I have. I preferred the DT to the Root - a little more tonal versatility. The Root was a bit too compressed, and a little too "furry". Take a look at the OR15 too though. I thought that one was nicer than either of the others, had plenty of gain, and if you for some reason needed more, takes pedals in front nicely.

I should mention that I had a Rockerverb 50 too, which supposedly has the tone stack the Root is based upon. They were pretty close. For about 1/3 the price, I'd take the little guy ALL DAY. The RV is a great amp, but I think Orange kinda shot themselves in the foot by making the Root and DT so darn nice!


----------



## Vostre Roy (Aug 1, 2013)

I own a Dark Terror. Since I got it, it has put my 100w Randall head to a shame silence. Haven,t played the JR though


----------



## Given To Fly (Aug 1, 2013)

I also preferred the Dark Terror over the Jim Root. But you really can't go wrong with either.


----------



## MikeSweeney (Aug 1, 2013)

get both and a stereo 212


----------



## Sephael (Aug 1, 2013)

I tried a Root after it came out and in a blind test picked the Terror more often. Any extra eq shaping you need can be done with a pedal, but not that you really need it with the DT.


----------



## slothrop (Aug 1, 2013)

I just picked up a DT last week, I wasn't able to play a root but I'm very happy with the dt because of the great tone and price I got it for.


----------



## Dabo Fett (Aug 1, 2013)

i actually liked the root better, but like others have said its a little bit more fuzzy. thats what i wanted though, so it works for me


----------



## cGoEcYk (Aug 2, 2013)

I really like the DT. I can dial in a good thick midrange sound on the gain and the cleans are probably the best out of the numerous amps I own/have owned. I recently did some recordings with the cleans and my colleagues have basically all complemented me on 'em.

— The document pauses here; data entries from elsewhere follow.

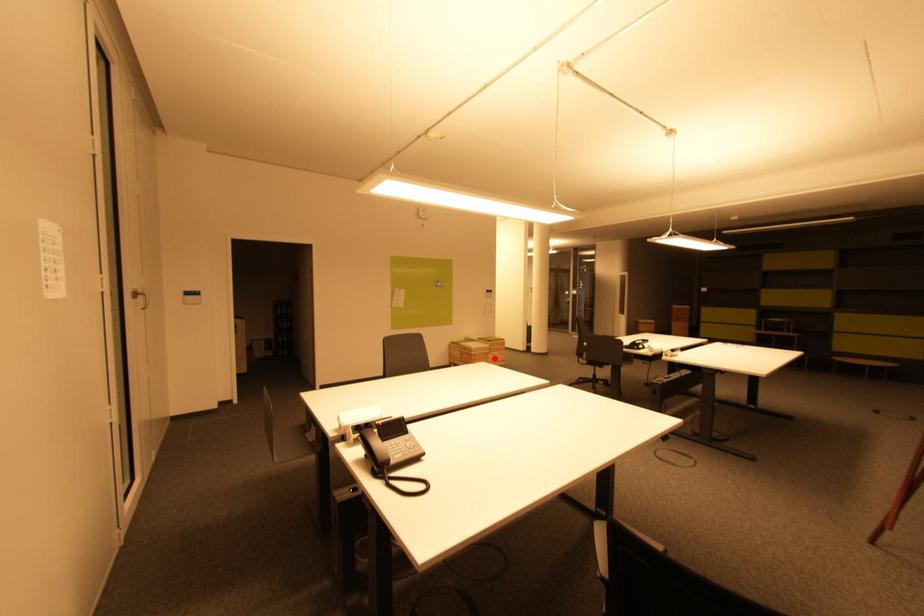
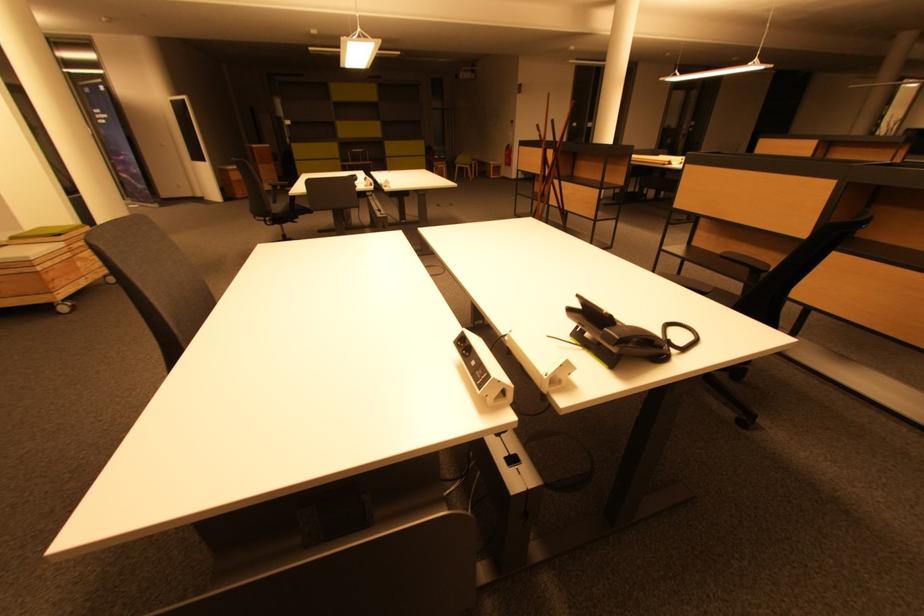
The point at the highlighted location is marked in the first image. Where is the corresponding point in the second image?

(83, 265)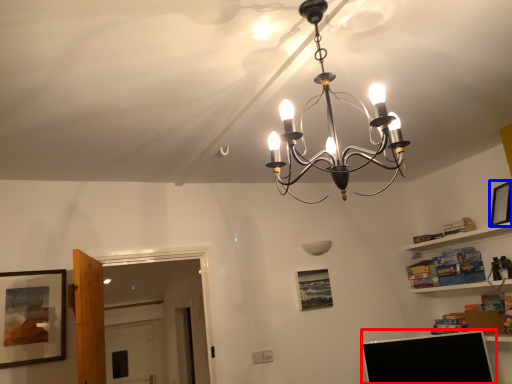
Question: Which object appears closest to the camera in this image, computer monitor (highlighted by a red box) or picture frame (highlighted by a blue box)?

Choices:
 (A) computer monitor
 (B) picture frame

Answer: (A)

I like the DT so much that I need around $1,000 for a TH-100 now.


----------



## steve k (Aug 2, 2013)

thanks for everyones help i was edging towards the dt plus it is cheaper so that's even better  anyone got any sound demos of their own dark terror i can hear ?


----------



## Sean Richardson (Aug 8, 2013)

Go the DT... just purchased one myself after doing about 2hours A/B with the Root. Honestly the DT is more "gain" junky geared (dare I say metal) and really really really easy to get a tone from...

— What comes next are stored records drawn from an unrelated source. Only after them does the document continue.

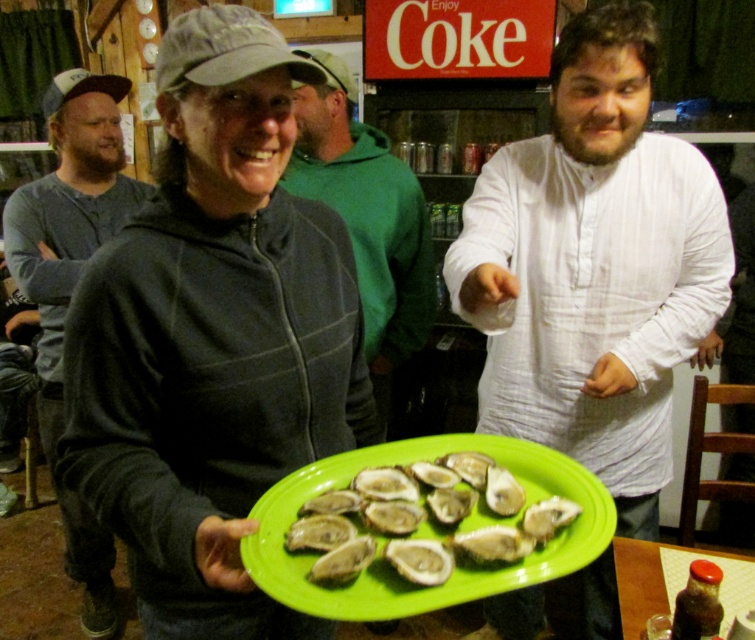
Question: Can you confirm if white textured shirt at center is positioned below green matte oyster at center?

Choices:
 (A) no
 (B) yes

Answer: (B)

Question: Is matte gray hoodie at center behind gray cotton shirt at left?

Choices:
 (A) no
 (B) yes

Answer: (A)

Question: Which object appears closest to the camera in this image?

Choices:
 (A) green matte oyster at center
 (B) matte gray hoodie at center
 (C) green fleece hoodie at center
 (D) gray cotton shirt at left

Answer: (B)

Question: Can you confirm if matte gray hoodie at center is positioned below green fleece hoodie at center?

Choices:
 (A) no
 (B) yes

Answer: (B)

Question: Which of the following is the closest to the observer?

Choices:
 (A) gray cotton shirt at left
 (B) white textured shirt at center

Answer: (B)

Question: Based on their relative distances, which object is nearer to the green matte oyster at center?

Choices:
 (A) white textured shirt at center
 (B) gray cotton shirt at left
 (C) matte gray hoodie at center

Answer: (C)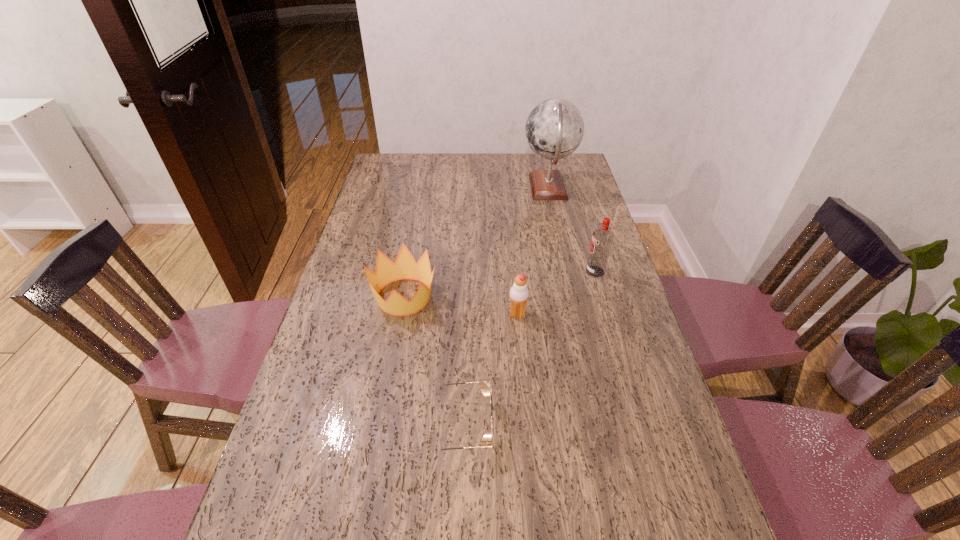
The width and height of the screenshot is (960, 540). I want to click on free space located 0.340m at the equator of the globe, so click(x=438, y=188).

This screenshot has height=540, width=960. Find the location of `vacant space located 0.330m at the equator of the globe`. vacant space located 0.330m at the equator of the globe is located at coordinates tap(440, 188).

What are the coordinates of `blank space located 0.350m on the front label of the vodka` in the screenshot? It's located at (476, 272).

Where is `vacant region located on the front label of the vodka`? vacant region located on the front label of the vodka is located at coordinates (532, 272).

Locate an element on the screen. This screenshot has height=540, width=960. free spot located on the front label of the vodka is located at coordinates (482, 272).

You are a GUI agent. You are given a task and a screenshot of the screen. Output one action in this format:
    pyautogui.click(x=<x>, y=<y>)
    Task: Click on the vacant area situated 0.050m at the front with a straw on the third object from left to right
    
    Given the screenshot: What is the action you would take?
    pyautogui.click(x=491, y=315)

Find the location of a particular element. The height and width of the screenshot is (540, 960). vacant space located at the front with a straw on the third object from left to right is located at coordinates (491, 315).

You are a GUI agent. You are given a task and a screenshot of the screen. Output one action in this format:
    pyautogui.click(x=<x>, y=<y>)
    Task: Click on the free space located at the front with a straw on the third object from left to right
    
    Given the screenshot: What is the action you would take?
    pyautogui.click(x=408, y=315)

You are a GUI agent. You are given a task and a screenshot of the screen. Output one action in this format:
    pyautogui.click(x=<x>, y=<y>)
    Task: Click on the free space located 0.390m on the right of the leftmost object
    
    Given the screenshot: What is the action you would take?
    pyautogui.click(x=567, y=296)

The image size is (960, 540). In order to click on vacant region located on the front lenses of the sunglasses in this screenshot , I will do `click(617, 425)`.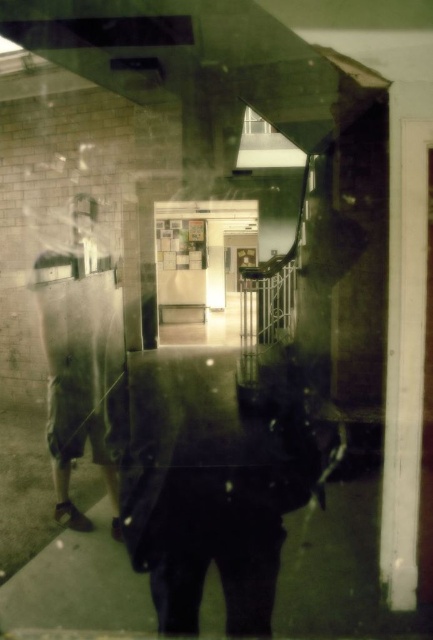
Question: Which point is closer to the camera taking this photo?

Choices:
 (A) (262, 522)
 (B) (99, 339)

Answer: (A)

Question: Which object appears closest to the camera in this image?

Choices:
 (A) matte khaki shorts at left
 (B) dark fabric jacket at center

Answer: (B)

Question: Is dark fabric jacket at center bigger than matte khaki shorts at left?

Choices:
 (A) no
 (B) yes

Answer: (A)

Question: Does dark fabric jacket at center appear on the right side of matte khaki shorts at left?

Choices:
 (A) yes
 (B) no

Answer: (A)

Question: Is dark fabric jacket at center bigger than matte khaki shorts at left?

Choices:
 (A) yes
 (B) no

Answer: (B)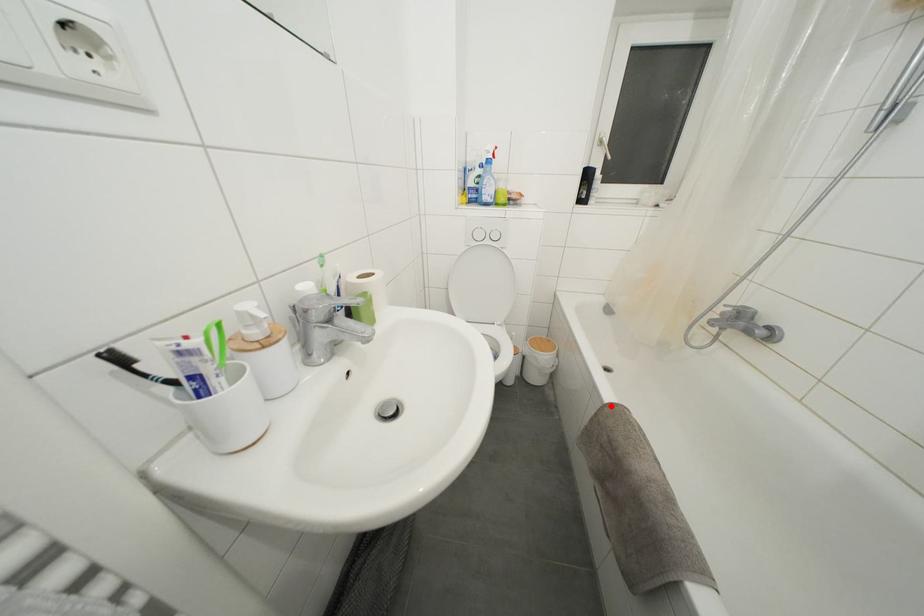
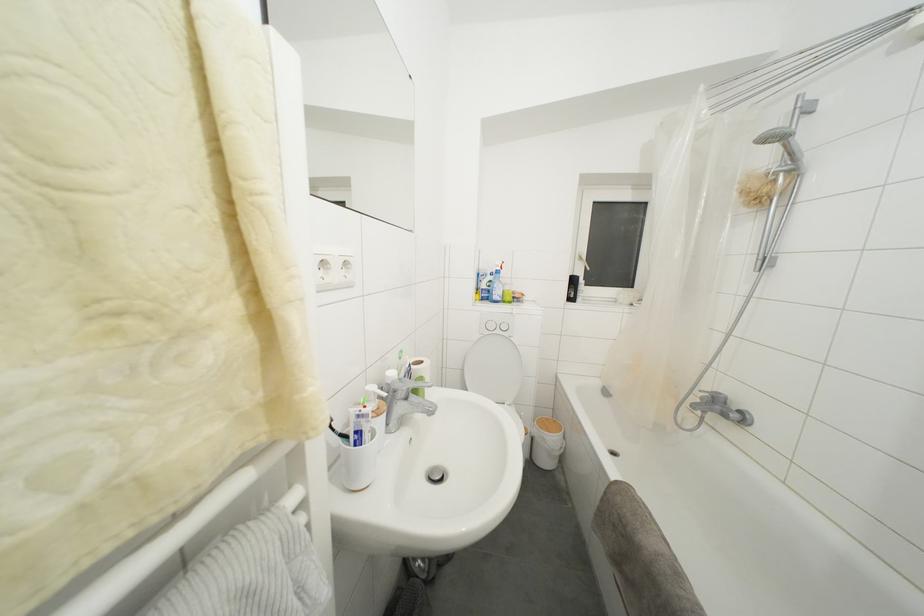
Locate, in the second image, the point that corresponds to the highlighted location in the first image.

(617, 484)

with one "knob" you cant go wrong. 

My son (Line 6 owner) laughed at my simply view point but the DT with a V30 cab, a Boss NS and an Analogman OD3 hitting the front end sounds massive. Gibson Les Paul with EMG81/85.

Having owned Mesa, Marshall, Peavey, Blackstar and Line 6 gear I know this is a winner.


----------



## MikeSweeney (Aug 8, 2013)

Sean Richardson said:


> Go the DT... just purchased one myself after doing about 2hours A/B with the Root. Honestly the DT is more "gain" junky geared (dare I say metal) and really really really easy to get a tone from...
> 
> with one "knob" you cant go wrong.
> 
> ...



I had a les paul with emg goingto that amp into a cab with a 12inch green back it sounded to heavy and punchy


----------